Task inputs Start Marker

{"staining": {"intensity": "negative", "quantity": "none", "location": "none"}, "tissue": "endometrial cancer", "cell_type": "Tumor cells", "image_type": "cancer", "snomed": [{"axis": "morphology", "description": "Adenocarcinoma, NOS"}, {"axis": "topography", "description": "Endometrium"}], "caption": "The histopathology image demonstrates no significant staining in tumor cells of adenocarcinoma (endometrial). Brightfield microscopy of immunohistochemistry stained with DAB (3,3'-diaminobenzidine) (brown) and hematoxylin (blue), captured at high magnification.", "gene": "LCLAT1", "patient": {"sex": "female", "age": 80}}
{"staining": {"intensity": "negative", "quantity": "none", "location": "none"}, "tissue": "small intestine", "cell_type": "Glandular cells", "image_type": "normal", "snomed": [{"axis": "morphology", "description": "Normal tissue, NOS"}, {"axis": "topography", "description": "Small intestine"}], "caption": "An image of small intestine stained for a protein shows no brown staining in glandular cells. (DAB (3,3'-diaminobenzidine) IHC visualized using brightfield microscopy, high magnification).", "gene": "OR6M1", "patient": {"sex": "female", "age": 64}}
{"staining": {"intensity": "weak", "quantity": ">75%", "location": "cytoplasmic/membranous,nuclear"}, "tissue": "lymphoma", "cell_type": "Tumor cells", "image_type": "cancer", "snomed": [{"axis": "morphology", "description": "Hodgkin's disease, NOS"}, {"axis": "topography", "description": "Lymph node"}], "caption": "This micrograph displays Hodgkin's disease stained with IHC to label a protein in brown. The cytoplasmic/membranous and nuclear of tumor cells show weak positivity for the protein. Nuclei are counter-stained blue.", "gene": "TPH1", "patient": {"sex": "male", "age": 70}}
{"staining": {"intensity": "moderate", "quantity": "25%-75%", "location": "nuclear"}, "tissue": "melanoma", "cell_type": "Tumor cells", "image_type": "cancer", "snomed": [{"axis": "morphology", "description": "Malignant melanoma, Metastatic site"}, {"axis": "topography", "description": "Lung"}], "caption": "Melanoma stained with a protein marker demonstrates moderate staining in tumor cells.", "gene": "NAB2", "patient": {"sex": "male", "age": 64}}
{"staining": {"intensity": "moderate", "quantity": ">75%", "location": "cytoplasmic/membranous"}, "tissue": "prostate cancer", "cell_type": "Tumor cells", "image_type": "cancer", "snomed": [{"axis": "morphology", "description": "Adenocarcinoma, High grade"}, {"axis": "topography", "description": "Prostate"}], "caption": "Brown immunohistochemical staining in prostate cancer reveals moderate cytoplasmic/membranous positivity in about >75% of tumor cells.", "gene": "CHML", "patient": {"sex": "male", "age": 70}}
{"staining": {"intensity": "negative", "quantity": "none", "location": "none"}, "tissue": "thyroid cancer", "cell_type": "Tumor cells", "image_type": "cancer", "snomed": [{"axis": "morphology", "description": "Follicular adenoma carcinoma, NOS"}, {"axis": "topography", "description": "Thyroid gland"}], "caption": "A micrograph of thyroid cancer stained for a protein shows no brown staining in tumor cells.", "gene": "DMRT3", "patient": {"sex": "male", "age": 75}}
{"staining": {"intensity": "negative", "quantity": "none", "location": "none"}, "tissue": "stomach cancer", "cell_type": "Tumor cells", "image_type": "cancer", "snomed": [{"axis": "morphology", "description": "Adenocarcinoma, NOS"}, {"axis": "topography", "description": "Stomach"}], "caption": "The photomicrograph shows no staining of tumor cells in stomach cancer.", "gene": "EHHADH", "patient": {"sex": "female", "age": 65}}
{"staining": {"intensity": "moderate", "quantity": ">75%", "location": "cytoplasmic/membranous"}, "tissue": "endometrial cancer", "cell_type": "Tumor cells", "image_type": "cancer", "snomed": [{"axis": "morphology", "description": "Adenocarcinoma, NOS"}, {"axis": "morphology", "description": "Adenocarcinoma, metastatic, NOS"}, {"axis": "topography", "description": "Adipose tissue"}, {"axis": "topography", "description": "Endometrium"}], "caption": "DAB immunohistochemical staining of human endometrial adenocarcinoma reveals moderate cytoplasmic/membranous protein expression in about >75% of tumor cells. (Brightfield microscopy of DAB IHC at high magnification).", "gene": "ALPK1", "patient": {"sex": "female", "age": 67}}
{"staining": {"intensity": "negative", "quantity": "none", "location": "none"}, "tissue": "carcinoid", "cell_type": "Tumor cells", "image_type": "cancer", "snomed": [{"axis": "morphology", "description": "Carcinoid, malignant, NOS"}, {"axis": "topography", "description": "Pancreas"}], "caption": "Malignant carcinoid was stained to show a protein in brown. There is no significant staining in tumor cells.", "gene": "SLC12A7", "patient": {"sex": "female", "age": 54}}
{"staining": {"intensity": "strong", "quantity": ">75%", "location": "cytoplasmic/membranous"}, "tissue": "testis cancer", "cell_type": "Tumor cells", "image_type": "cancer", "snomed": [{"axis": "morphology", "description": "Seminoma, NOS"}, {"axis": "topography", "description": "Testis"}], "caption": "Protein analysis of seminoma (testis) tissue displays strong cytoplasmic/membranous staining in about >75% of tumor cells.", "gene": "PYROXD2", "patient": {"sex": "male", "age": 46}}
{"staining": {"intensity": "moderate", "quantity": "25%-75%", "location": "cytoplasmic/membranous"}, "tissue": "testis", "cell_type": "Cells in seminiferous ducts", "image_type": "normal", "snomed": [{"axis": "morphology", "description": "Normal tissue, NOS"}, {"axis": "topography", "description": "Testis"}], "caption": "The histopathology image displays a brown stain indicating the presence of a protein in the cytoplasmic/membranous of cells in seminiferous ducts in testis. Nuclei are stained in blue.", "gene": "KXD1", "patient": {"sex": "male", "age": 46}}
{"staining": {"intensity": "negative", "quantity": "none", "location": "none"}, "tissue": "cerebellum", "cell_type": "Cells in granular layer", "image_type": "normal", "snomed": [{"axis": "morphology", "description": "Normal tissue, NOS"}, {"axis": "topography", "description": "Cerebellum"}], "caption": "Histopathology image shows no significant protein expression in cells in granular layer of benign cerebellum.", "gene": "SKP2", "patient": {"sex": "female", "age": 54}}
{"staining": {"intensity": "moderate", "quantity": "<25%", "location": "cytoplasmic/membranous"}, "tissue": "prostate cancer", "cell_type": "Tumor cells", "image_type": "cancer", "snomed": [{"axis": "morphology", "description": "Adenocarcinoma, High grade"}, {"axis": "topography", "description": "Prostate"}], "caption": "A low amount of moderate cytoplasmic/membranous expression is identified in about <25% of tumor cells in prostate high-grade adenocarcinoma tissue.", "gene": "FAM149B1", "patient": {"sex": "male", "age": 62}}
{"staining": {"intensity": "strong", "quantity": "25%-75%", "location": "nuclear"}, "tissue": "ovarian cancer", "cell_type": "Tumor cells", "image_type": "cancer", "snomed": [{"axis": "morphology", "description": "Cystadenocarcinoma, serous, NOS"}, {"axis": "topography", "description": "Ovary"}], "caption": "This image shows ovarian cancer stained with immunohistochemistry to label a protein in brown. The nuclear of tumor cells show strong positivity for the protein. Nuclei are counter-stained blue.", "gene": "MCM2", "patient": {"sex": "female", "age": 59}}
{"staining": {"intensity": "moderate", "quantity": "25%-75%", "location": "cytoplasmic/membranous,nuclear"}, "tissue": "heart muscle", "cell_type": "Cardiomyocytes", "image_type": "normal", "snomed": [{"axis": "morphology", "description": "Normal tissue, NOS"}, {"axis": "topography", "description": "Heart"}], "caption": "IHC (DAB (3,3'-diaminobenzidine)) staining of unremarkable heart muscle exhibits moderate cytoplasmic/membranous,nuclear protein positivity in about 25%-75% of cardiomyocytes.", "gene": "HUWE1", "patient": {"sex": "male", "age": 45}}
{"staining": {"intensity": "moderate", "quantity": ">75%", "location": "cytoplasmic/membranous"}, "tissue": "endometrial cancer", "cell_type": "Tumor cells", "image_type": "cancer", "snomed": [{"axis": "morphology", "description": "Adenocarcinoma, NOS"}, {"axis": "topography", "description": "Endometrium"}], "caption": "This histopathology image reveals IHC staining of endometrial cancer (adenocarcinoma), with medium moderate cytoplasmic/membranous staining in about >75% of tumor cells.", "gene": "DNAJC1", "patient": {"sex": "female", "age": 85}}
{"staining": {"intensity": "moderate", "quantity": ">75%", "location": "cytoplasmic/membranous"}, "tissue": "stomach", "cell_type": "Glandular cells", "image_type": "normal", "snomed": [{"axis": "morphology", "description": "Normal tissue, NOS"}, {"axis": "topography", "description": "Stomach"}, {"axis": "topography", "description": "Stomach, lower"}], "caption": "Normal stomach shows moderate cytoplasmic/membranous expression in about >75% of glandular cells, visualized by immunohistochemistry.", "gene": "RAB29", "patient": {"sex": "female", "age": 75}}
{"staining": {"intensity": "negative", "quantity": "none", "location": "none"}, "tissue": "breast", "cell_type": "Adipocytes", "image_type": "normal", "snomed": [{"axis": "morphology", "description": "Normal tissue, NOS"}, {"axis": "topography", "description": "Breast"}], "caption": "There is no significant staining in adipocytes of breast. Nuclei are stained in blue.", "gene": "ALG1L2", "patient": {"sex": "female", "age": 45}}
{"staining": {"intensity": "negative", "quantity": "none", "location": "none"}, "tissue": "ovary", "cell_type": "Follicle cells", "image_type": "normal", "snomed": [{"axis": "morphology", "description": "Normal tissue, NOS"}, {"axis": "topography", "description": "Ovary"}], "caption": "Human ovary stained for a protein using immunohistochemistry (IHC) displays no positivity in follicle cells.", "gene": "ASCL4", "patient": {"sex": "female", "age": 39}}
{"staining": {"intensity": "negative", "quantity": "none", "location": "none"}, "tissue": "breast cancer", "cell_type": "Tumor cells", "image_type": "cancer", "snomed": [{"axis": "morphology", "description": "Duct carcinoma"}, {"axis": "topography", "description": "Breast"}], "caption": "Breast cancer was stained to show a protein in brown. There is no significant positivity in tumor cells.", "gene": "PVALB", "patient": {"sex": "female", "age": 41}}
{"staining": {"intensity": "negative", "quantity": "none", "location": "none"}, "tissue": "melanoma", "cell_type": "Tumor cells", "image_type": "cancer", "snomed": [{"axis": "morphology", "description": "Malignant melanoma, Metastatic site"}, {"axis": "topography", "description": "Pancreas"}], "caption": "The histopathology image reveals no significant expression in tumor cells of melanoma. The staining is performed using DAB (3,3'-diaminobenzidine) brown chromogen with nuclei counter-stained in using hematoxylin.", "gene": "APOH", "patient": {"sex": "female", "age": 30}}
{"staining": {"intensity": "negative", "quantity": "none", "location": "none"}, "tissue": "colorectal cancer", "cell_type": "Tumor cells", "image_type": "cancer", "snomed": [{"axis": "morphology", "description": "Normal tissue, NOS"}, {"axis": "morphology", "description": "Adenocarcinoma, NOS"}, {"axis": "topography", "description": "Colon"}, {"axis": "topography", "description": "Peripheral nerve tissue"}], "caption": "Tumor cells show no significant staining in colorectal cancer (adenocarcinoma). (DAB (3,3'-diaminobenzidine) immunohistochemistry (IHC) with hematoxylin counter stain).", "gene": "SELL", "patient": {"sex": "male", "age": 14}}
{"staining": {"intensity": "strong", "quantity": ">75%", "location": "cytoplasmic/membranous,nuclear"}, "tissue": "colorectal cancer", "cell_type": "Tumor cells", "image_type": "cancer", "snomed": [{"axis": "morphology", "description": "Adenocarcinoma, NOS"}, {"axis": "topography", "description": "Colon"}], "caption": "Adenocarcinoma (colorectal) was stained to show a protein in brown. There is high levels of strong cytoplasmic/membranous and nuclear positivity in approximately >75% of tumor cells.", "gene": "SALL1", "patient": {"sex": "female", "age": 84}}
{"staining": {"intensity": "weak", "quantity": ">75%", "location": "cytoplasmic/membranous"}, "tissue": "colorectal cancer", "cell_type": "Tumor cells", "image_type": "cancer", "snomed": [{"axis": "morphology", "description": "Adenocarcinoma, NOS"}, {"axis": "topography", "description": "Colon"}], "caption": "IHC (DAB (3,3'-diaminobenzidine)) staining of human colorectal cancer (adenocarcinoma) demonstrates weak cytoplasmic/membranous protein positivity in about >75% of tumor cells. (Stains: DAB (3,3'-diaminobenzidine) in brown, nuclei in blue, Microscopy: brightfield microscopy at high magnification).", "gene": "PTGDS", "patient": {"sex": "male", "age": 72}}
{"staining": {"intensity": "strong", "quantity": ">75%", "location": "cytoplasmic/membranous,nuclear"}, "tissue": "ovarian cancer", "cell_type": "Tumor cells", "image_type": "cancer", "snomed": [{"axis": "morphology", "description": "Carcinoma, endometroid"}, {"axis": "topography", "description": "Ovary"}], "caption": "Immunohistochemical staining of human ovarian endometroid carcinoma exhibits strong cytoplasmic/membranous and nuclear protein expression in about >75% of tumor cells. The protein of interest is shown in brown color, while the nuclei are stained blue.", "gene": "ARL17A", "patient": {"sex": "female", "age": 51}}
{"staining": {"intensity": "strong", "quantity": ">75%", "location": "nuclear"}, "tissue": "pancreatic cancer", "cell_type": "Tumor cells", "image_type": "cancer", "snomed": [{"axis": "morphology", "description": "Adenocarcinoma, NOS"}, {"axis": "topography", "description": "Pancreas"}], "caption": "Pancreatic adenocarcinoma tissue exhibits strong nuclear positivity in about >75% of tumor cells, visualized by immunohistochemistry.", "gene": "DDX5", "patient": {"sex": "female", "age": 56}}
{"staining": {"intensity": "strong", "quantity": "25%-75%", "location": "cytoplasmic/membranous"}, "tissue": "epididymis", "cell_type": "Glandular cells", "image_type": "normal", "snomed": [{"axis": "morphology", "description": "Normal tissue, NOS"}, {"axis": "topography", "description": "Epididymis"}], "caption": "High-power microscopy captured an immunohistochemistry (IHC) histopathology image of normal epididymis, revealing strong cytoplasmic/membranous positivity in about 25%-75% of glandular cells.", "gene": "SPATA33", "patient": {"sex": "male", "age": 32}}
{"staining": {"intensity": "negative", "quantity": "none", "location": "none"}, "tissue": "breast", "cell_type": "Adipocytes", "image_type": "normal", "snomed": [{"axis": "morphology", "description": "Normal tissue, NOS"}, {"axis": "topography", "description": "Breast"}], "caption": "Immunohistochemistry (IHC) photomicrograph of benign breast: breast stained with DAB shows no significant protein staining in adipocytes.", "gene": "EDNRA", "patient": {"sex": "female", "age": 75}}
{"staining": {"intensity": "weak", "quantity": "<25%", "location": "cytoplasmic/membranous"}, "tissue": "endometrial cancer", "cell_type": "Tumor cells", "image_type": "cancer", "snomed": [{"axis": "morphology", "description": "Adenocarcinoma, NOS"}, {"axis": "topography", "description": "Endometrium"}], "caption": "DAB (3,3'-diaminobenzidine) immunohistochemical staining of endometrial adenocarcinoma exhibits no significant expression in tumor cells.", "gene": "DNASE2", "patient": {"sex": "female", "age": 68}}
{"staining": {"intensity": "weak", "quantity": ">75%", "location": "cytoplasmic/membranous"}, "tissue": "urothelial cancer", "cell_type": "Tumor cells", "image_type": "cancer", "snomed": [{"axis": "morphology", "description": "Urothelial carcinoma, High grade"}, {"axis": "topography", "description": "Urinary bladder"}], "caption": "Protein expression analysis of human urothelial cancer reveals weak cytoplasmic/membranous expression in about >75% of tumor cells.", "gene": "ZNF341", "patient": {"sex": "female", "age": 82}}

Task inputs End Marker

> Directions for this task:
Looking through the data above, count the lines that include the string "benign" and give only the count.

> Response for this exercise:
2